I have ranted on this many times before. Though a taller person often gets by with lower bars relative to the seat due to longer arms, I don't necessarily want my geometry on my All Mountain ride to be the same as my road or time trial bike. I too don't want 2" of steerer and 30mm ride bars. santa cruz, giant, salsa etc. all have micro stacks. I would LOVE to have a SC Hightower but the stack is a full inch lower than my Camber XL Carbon. 

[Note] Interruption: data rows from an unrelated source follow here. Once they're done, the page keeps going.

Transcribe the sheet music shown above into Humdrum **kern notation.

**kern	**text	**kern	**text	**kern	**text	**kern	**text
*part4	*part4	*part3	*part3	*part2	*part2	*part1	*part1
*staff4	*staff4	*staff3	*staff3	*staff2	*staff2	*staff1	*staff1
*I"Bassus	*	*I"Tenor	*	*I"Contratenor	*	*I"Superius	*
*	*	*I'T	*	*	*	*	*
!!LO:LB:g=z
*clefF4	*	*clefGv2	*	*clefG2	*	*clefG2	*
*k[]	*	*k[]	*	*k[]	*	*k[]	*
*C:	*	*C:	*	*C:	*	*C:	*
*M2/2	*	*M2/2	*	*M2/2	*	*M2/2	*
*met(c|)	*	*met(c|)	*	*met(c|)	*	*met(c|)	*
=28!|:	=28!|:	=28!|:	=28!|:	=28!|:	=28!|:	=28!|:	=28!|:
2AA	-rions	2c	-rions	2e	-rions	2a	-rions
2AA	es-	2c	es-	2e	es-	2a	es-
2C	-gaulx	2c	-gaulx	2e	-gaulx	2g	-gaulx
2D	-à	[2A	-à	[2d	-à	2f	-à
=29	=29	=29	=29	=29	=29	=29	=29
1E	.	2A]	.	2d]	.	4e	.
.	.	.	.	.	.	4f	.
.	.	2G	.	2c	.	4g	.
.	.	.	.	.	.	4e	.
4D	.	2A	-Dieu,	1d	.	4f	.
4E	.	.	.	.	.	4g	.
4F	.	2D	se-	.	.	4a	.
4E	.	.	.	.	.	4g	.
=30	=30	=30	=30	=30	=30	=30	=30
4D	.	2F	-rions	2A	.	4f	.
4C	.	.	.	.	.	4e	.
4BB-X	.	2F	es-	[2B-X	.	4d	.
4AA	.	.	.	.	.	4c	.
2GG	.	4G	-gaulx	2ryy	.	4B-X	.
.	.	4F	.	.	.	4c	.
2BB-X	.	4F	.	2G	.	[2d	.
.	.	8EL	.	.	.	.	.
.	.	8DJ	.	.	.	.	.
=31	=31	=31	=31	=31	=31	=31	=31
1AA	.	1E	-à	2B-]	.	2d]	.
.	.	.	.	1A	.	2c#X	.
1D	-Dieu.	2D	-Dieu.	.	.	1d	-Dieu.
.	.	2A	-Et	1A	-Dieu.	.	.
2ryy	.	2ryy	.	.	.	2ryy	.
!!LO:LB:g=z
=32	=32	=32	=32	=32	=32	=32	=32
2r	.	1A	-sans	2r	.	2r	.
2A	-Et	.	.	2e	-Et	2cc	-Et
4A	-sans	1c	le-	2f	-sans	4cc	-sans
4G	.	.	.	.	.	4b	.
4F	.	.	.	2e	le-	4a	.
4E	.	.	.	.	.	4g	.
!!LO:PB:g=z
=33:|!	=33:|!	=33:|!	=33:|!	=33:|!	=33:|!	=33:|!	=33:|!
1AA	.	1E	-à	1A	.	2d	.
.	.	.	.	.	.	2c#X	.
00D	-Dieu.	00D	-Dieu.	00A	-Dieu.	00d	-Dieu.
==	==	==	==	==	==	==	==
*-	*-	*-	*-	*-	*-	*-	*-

I ended up with a specialized camber which has great stack and reach.


----------



## keen (Jan 13, 2004)

Years ago XL frames had HT lengths close to 150mm... As of late I am lucky to find a 29er w/ a HT over 120mm. My current frame has me running 3" riser bars and a 25* stem. Onlookers like to tell me my bars are too high until I hop on my bike then my whole bike looks too small - circus bear syndrome.


----------



## Crockpot2001 (Nov 2, 2004)

keen said:


> Years ago XL frames had HT lengths close to 150mm... As of late I am lucky to find a 29er w/ a HT over 120mm. My current frame has me running 3" riser bars and a 25* stem. Onlookers like to tell me my bars are too high until I hop on my bike then my whole bike looks too small - circus bear syndrome.


 The smaller wheels and shorter travel had a lot to do with the old HT lengths


----------



## Hairnet (Jul 23, 2013)

6'5" I just bought a second hand RS Reba from a 6'4" man and had to remove all spacers and the tall dust cap from the headset to get full purchase between the steer tube and stem. But I am still flexible and it isn't so much of a problem, just makes the bike feel more of a XC racer.


----------



## Kaj (May 8, 2008)

I like run my bikes at "even" saddle to bar height. I've been doing this since the early 90's. 

My saddle height is 83.5 cm. That's a normal height for anyone over 6'4", but high for me being only 6'1" as I'm leggy.

The key I find is to run 4cm of spacers under the stem and a 40mm rise on the hbar (I like SMAC bars). This usually gets me close. I haven't had to run a rise stem at yet. I'm running 29ers with 110mm Headtubes, and 27.5"ers with 135mm Headtubes.


----------



## Ryder1 (Oct 12, 2006)

I've actually been lowering my front stack over the last couple months, while also sliding the saddle forward. I think current trail geometry rewards a rider-forward position: the longer front center invites the rider to move forward without fear of endoing, and remain centered in the bike. And that forward movement is actually a rotation (forward and downward).


----------